Adapun KPK mengungkap pengusutan dugaan korupsi pengadaan mesin EDC bank pelat merah tak hanya menyasar alatnya saja. Piranti lunak atau software yang jadi sistem juga turut didalami penyidik.
“Dalam pengadaan mesin EDC ini, ini kan ada dua mekanisme. Yang pertama dia beli putus, beli barang itu. Satu lagi dengan skema sewa. Termasuk mesin EDC ini kan hardware dan software atau seperti apa. Artinya ada sistemnya juga. Nah, itu yang semuanya juga (mau, red) didalami,” ungkap Budi dalam kesempatan terpisah.
Kondisi ini, sambung Budi, jadi dasar bagi penyidik memanggil sejumlah pihak termasuk pihak swasta. “Yang sebagai penyedia barang dan jasa dari pengadaan mesin EDC ini,” tegasnya.
Penyidik dalam kasus ini diketahui sudah memanggil sejumlah jajaran direksi perusahaan swasta.
Pada Rabu kemarin, misalnya, dipanggil Heriyadi Direktur selaku PT IP Network Solusindo; Yuliana Efendi, Direktur PT Mutu Utama Indonesia; dan Direktur PT Solusindo Global Digital Dandi Setiyawan.
BACA JUGA:
Kemudian turut dipanggil juga Royke Lumban Tobing selaku Direktur PT Spentera; Masagus Krisna Ilmaliansyah yang merupakan pengurus CV Dwipayana Teknologi Informasi; dan Dian Budi Lestari selaku Direktur PT Dimensi Digital Nusantara.
Berikutnya, penyidik juga memanggil Faisal Mulia Nasution selaku Direktur PT Fiber Networks Indonesia; CU Ian Wijaya yang merupakan Direktur PT Kawan Sejati Teknologi; dan Riski Lana selaku Direktur PT Smartnet Magna Global.
Diberitakan sebelumnya, KPK mengumumkan lima tersangka dugaan korupsi pengadaan mesin EDC. Mereka adalah Catur Budi Harto yang merupakan eks Wakil Direktur sebuah bank pelat merah; Indra Utoyo yang merupakan eks Direktur Digital Teknologi Informasi (TIK) dan Operasi bank pelat merah yang sama; serta Dedi Sunardi yang merupakan SEVP Manajemen Aktiva dan Pengadaan.
Sementara pihak swasta yang ditetapkan adalah Elvizar yang merupakan eks Direktur PT Pasific Cipta Solusi dan Rudi Suprayudi dari PT Bringin Inti Teknologi. Meski begitu, kelimanya belum dilakukan penahanan.

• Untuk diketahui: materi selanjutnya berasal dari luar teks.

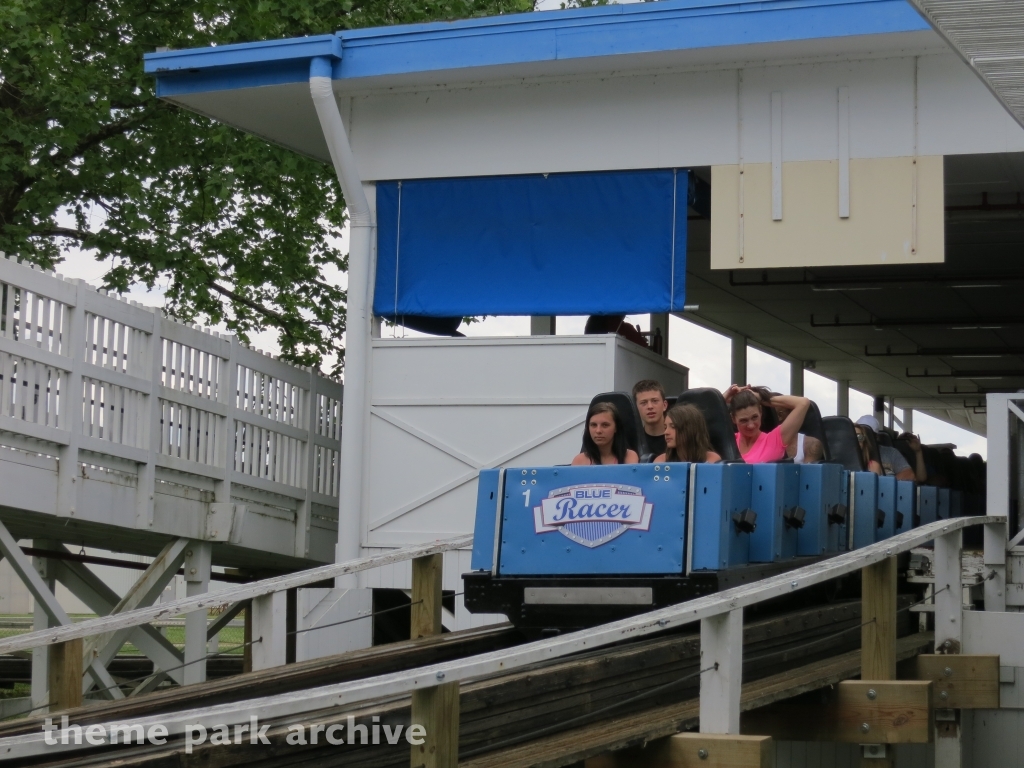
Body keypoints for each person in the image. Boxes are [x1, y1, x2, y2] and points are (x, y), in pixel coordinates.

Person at [723, 385, 810, 463]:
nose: (751, 425)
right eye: (743, 420)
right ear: (733, 419)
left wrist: (762, 399)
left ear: (760, 412)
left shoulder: (775, 440)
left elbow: (803, 403)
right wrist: (723, 398)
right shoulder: (728, 442)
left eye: (754, 417)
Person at [571, 401, 640, 466]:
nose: (598, 431)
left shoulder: (629, 457)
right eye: (593, 425)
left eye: (605, 425)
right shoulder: (579, 461)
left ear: (616, 427)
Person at [654, 405, 722, 464]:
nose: (666, 432)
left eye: (673, 427)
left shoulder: (712, 459)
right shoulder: (661, 462)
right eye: (665, 427)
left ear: (690, 429)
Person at [855, 416, 916, 481]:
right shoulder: (850, 455)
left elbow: (910, 474)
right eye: (858, 436)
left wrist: (883, 481)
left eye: (868, 435)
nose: (865, 439)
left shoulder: (891, 453)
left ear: (876, 437)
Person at [633, 379, 669, 459]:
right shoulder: (633, 443)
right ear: (636, 409)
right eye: (643, 403)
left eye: (655, 401)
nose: (650, 406)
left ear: (664, 405)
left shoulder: (678, 439)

Adapun pengadaan mesin EDC di salah satu bank pelat merah pada periode 2020-2024 tersebut menggunakan skema beli putus dan sewa. Jumlah pengadaan mesin EDC pada skema beli putus pada periode 2020-2023 mencapai 346.838 unit dengan anggaran senilai Rp942.794.220.000.

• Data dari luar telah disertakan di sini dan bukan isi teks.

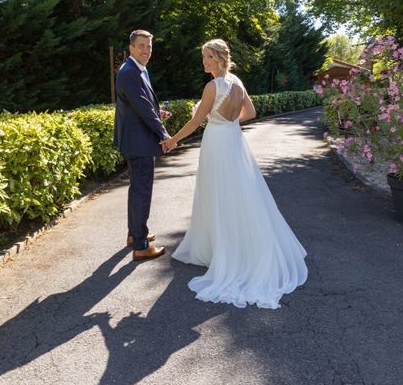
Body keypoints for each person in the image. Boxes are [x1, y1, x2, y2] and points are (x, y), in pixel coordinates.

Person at [161, 39, 308, 308]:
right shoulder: (237, 82)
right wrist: (227, 123)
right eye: (203, 56)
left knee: (217, 194)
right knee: (239, 193)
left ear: (219, 58)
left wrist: (173, 140)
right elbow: (250, 113)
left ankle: (224, 254)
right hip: (233, 140)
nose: (203, 61)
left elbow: (195, 122)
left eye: (207, 57)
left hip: (217, 142)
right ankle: (235, 248)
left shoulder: (213, 86)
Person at [114, 29, 171, 261]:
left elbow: (142, 105)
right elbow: (144, 109)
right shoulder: (129, 72)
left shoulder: (137, 69)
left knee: (137, 189)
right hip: (139, 142)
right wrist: (165, 135)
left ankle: (135, 233)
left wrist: (158, 113)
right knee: (141, 191)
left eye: (149, 46)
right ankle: (140, 245)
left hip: (137, 139)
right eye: (141, 46)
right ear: (131, 48)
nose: (146, 51)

Sedangkan skema sewa dilakukan dua kali, yakni pada 2020 untuk tiga tahun sekaligus hingga 2023 dan 2023 untuk perpanjangan 2024-2026. Total anggarannya mencapai Rp1.258.550.510.487 dengan jumlah EDC untuk kebutuhan merchant sebanyak 200.067 unit.
Untuk skema beli putus kerugian negara yang ditimbulkan mencapai Rp241.065.269.129. Sedangkan untuk skema sewa, negara merugi hingga Rp503.475.105.185.